(Electronic design files)
********
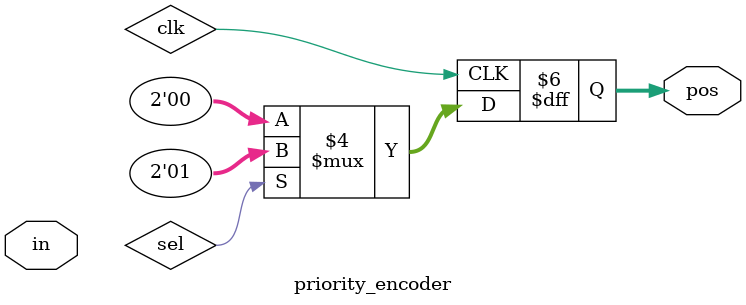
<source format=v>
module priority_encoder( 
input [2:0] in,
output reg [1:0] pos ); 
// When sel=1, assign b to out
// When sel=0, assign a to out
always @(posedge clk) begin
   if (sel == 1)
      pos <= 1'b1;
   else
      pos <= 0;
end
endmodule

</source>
********
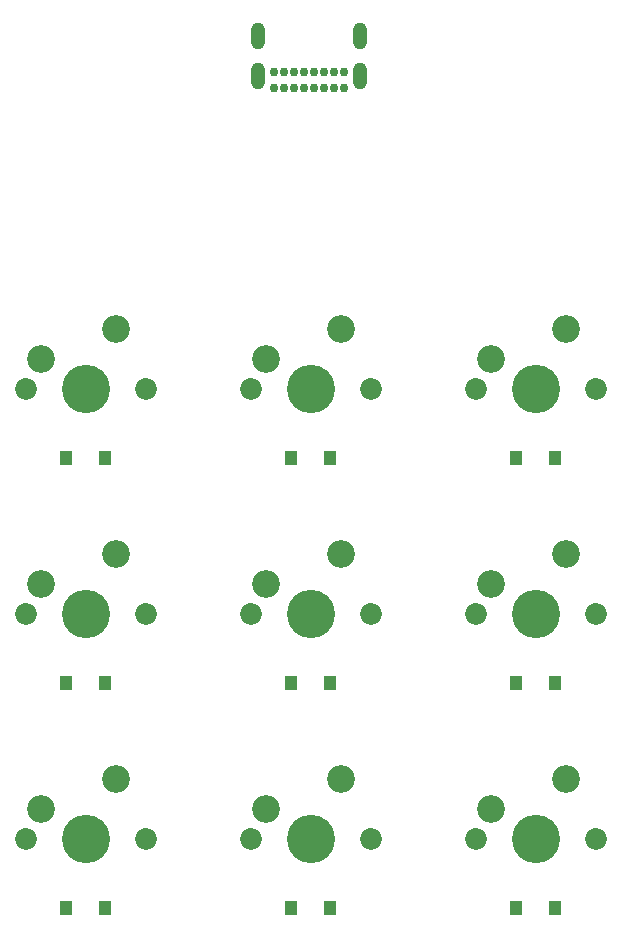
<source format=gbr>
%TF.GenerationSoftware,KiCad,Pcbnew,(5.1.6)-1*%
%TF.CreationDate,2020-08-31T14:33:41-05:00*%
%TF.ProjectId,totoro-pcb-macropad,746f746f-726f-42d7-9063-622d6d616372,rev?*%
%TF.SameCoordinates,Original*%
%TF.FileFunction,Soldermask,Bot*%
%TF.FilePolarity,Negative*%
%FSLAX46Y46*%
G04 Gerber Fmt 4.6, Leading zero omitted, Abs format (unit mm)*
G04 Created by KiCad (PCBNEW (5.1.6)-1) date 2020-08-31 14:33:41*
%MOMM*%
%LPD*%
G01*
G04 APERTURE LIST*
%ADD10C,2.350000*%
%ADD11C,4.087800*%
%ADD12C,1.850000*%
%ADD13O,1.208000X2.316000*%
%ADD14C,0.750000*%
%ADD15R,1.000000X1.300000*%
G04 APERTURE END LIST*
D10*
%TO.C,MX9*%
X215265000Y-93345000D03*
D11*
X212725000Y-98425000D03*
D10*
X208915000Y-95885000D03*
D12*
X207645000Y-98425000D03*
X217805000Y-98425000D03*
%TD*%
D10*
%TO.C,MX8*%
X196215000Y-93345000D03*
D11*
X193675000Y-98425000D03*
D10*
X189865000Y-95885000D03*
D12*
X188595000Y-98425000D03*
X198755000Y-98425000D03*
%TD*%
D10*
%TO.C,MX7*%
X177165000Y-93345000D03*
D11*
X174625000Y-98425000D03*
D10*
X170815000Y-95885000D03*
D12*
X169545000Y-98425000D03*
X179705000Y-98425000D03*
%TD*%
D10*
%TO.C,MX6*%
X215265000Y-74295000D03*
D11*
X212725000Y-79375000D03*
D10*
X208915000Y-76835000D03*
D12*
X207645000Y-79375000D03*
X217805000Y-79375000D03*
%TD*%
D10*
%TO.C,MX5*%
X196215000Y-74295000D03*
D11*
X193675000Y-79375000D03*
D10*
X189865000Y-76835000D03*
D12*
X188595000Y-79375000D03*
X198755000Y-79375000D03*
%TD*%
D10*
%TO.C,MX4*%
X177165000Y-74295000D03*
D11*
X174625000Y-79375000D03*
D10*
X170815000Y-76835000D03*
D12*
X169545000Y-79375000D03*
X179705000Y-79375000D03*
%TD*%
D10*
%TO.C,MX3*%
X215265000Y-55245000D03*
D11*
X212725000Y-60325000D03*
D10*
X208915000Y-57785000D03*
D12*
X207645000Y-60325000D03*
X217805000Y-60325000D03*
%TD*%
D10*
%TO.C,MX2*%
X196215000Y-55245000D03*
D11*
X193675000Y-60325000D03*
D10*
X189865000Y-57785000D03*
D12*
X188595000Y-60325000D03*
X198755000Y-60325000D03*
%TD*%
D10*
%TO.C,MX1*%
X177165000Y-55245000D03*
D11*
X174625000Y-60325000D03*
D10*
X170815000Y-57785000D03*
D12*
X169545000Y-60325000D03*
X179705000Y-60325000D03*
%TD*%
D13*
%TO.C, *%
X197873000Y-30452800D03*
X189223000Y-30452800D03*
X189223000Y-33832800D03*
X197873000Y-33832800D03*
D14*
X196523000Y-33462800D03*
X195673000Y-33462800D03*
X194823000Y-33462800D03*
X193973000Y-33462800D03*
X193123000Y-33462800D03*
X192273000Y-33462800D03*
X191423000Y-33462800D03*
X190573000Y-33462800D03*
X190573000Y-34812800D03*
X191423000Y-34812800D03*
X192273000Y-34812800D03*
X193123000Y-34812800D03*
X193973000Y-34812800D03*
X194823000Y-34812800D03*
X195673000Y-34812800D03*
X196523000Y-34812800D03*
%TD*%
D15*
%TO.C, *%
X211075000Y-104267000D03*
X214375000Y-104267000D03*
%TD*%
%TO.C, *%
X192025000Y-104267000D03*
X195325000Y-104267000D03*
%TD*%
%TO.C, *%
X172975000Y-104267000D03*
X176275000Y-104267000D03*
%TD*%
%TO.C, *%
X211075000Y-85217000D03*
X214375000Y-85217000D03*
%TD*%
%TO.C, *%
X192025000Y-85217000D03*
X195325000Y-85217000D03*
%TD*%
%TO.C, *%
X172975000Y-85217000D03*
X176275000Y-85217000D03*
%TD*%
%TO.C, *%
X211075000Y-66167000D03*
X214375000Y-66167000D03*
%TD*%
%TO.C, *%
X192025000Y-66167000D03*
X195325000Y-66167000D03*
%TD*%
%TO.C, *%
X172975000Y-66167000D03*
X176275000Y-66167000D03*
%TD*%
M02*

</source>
********
Work to be completed:
If a line in the records above includes the string "KiCad", copy it.

Written solution:
%TF.GenerationSoftware,KiCad,Pcbnew,(5.1.6)-1*%
G04 Created by KiCad (PCBNEW (5.1.6)-1) date 2020-08-31 14:33:41*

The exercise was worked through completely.